El nombre Gillow se ha inscripto indeleblemente en la historia de la Exhacienda de Chautla por su papel decisivo en la modernización y reinvención de esta propiedad durante el último tercio del siglo XIX. Bajo el liderazgo de Tomás Gillow y, posteriormente, de su hijo Eulogio Gregorio, la hacienda se metamorfoseó de un predio agrícola tradicional a un complejo agropecuario dotado de innovaciones tecnológicas, arquitectónicas y educativas que representaron la vanguardia europea en México.

Tomás Gillow, joyero originario de Liverpool que arribó a México en 1819, no solo consolidó la propiedad mediante relaciones matrimoniales estratégicas, sino que aplicó una visión pragmática para incrementar la eficiencia productiva del lugar. Su capacidad como emprendedor tradujo sus conocimientos y espíritu empresarial en avances palpables, sentando las bases para la posterior expansión de la hacienda. Al fallecer en 1877, la Exhacienda ya mostraba signos claros de una notable transformación, resultado de su administración riguroso y detallista.

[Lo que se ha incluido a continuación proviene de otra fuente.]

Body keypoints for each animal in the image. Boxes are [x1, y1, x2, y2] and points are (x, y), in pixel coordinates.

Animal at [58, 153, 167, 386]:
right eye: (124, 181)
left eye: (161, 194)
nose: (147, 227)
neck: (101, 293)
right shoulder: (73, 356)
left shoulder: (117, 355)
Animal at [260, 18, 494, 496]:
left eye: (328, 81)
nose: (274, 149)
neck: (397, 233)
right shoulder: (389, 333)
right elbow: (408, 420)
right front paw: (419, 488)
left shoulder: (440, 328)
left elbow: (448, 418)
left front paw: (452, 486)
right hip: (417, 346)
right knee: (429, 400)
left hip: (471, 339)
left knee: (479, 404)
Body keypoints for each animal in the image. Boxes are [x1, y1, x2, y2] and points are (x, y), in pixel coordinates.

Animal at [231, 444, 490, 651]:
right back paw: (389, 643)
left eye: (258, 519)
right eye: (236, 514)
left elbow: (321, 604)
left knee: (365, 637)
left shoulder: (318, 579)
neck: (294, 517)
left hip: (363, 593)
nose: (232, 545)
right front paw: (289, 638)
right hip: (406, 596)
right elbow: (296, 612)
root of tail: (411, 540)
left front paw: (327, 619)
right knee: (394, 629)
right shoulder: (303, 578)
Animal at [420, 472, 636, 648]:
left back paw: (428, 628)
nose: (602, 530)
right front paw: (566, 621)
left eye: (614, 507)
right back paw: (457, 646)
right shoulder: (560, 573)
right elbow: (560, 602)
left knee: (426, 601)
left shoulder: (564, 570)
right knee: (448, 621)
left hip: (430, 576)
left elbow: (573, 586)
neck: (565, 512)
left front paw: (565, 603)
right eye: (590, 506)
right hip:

Vista panorámica del Lago y jardines ingleses en la Exhacienda de Chautla

El verdadero apogeo llegó con Eulogio Gregorio Gillow, quien además de heredar la propiedad, integró a su actividad una profunda dimensión intelectual y espiritual, al tiempo que impulsó innovaciones tecnológicas de honda repercusión. Su gestión introdujo la energía hidroeléctrica, una de las primeras manifestaciones de este tipo en el país, además de establecer un ferrocarril regional que conectó la hacienda con mercados y centros vecinos.

Simultáneamente, Eulogio promovió la educación agrícola mediante la creación de escuelas pioneras, durante una época en que dicho tipo de formación era incipiente en México. Esta iniciativa articuló la hacienda como un nodo de experimentación y difusión de nuevos cultivos y técnicas, diversificando la producción para incluir cereales, chiles y la elaboración de pulque.

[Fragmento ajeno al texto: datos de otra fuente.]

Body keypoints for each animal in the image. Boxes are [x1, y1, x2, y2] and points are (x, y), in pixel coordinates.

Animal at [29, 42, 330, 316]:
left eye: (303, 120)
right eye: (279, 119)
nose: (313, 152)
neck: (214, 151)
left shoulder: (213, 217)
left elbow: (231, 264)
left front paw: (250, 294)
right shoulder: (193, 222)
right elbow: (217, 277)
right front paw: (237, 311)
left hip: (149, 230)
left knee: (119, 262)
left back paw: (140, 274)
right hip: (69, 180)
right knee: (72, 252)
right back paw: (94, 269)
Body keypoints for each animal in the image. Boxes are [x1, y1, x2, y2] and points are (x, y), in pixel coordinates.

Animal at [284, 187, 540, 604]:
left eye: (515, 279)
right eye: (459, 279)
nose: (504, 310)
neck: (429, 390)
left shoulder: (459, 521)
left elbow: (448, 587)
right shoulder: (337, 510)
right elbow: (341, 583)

El simbolismo arquitectónico alcanzó su máxima expresión con la construcción del Castillo de Gillow en 1898. Esta estructura, concebida como un “pequeño Versalles mexicano”, fusiona influencias europeas con elementos autóctonos, destacando el uso del ladrillo rojo y del talento cerámico con Talavera Poblana. El castillo, de tres pisos con cuatro torres, alberga una biblioteca en la planta baja y un salón de armas en el tercer piso, espacios que reflejan la visión cultural y militar del propietario, aunque él nunca llegó a habitar la residencia.

A nivel nacional, el proyecto Gillow en Chautla representa una fase singular dentro del periodo porfiriano, no solamente por la modernización de un latifundio agrícola sino también por la implementación de infraestructura y educación que dialogaban con el proyecto de progreso nacional. La propiedad se convirtió en un modelo de organización técnica y estética, con jardines ingleses y un lago artificial que cambiaron el paisaje tradicional del valle poblano.

Durante la Revolución Mexicana, la Exhacienda fue víctima de la expropiación en 1914, un episodio que truncó temporalmente el ciclo de prosperidad. Sin embargo, la restitución parcial de tierras en 1922 permitió que el legado Gillow persistiera, aunque reducido, a través del sobrino Ignacio Kasuski, manteniendo viva la memoria de un proyecto que fue mucho más que un simple dominio rural.

Las aportaciones de los Gillow a la Exhacienda de Chautla no se limitan a la mera producción o estética, sino que constituyen un caso paradigmático de la recepción activa de ideas europeas en el México del Porfiriato, una síntesis cultural y tecnológica que desafió las tradiciones y anticipó nuevas formas de gestión agroindustrial. La Exhacienda, en su época de esplendor, fue el reflejo de una ambición que buscó equiparar la sofisticación europea con la riqueza del territorio mexicano, y su castillo sigue siendo testigo tangible de esa aspiración única.